Охранники, в шоке от увиденного, вместо того чтобы загнать собак, смотрели на Софью как на инопланетянку. Я тоже выдохнула и наконец смогла зашевелиться.
– Слушай Софья, а что ты там шептала? Куда смотрела?
– Я звала Царицу Небесную. Она наша заступница и Мать Сына Господа. Мне матушка игуменья сказала, что раз меня грешную Богородица сохранила от смерти, то я могу звать Её на помощь, но только не там, где пустые помыслы. Вот я и обратилась к Спасительнице.
– И всё?
– Да. Хотя был со мной один случай, когда за меня вступилась видимая заступница, ниспосланная с небес.
– Расскажи, пока идем.
– Как-то раз в келью ко мне вошла матушка и сказала, что в монастырь пришли из администрации города по

делам опеки и попечительства, чтобы поговорить со мной.
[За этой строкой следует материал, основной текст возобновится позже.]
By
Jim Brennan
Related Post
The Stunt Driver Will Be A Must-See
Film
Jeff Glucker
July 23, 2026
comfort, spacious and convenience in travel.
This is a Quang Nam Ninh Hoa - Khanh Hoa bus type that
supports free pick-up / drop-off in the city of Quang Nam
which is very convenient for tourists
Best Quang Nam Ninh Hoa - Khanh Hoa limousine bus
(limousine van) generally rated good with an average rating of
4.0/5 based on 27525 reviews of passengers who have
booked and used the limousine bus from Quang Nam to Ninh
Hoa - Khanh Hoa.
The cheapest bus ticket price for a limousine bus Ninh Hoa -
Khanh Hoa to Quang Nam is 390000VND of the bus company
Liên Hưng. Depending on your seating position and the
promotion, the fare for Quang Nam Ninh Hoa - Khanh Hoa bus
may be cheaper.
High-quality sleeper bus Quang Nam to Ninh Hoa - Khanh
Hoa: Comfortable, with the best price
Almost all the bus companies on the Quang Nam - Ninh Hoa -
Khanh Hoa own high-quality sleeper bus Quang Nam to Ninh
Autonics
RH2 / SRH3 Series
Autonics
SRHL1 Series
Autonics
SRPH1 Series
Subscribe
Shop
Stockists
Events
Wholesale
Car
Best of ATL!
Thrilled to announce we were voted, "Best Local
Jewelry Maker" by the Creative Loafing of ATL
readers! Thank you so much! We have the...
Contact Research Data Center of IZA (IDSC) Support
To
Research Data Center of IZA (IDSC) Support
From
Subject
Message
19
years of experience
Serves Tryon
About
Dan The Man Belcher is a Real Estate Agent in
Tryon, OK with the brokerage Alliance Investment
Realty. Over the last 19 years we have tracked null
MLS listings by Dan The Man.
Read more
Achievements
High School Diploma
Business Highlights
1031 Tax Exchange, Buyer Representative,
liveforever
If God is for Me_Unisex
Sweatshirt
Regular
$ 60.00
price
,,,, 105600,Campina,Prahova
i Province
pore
Меня долго и с пристрастием выспрашивали о жизни в монастыре и настаивали, чтобы я шла жить в детский дом. Там меня должны были учить читать, писать и прочее. Я казала, что это всё уже имею и даже знаю нотную грамоту. Но они всё настаивали. Заставили меня одеть одежду, которую принесли с собой. Переодевали в присутствии мужчин, считая, что я ребенок и стесняться не должна. Матушка защищала, как могла. Те же тыкали в неё какими-то бумагами и грозились посадить её в тюрьму за укрывательство малолетних. Провожать меня пошли все сестры. Плакали, как будто видят меня в последний раз. А матушка, обняв напоследок, прошептала: Молись Деве Марии, и я буду молиться за тебя. Меня посадили в небольшой автобус и увезли от, ставших уже такими родными сестер.
По приезду в детдоме меня раздели. Происходило это на глазах у всего персонала и всех детей, которые там жили. В мой адрес сразу посыпались комментарии:
– Вот это уродина.
– Зачем её сюда притащили. Вдруг издохнет.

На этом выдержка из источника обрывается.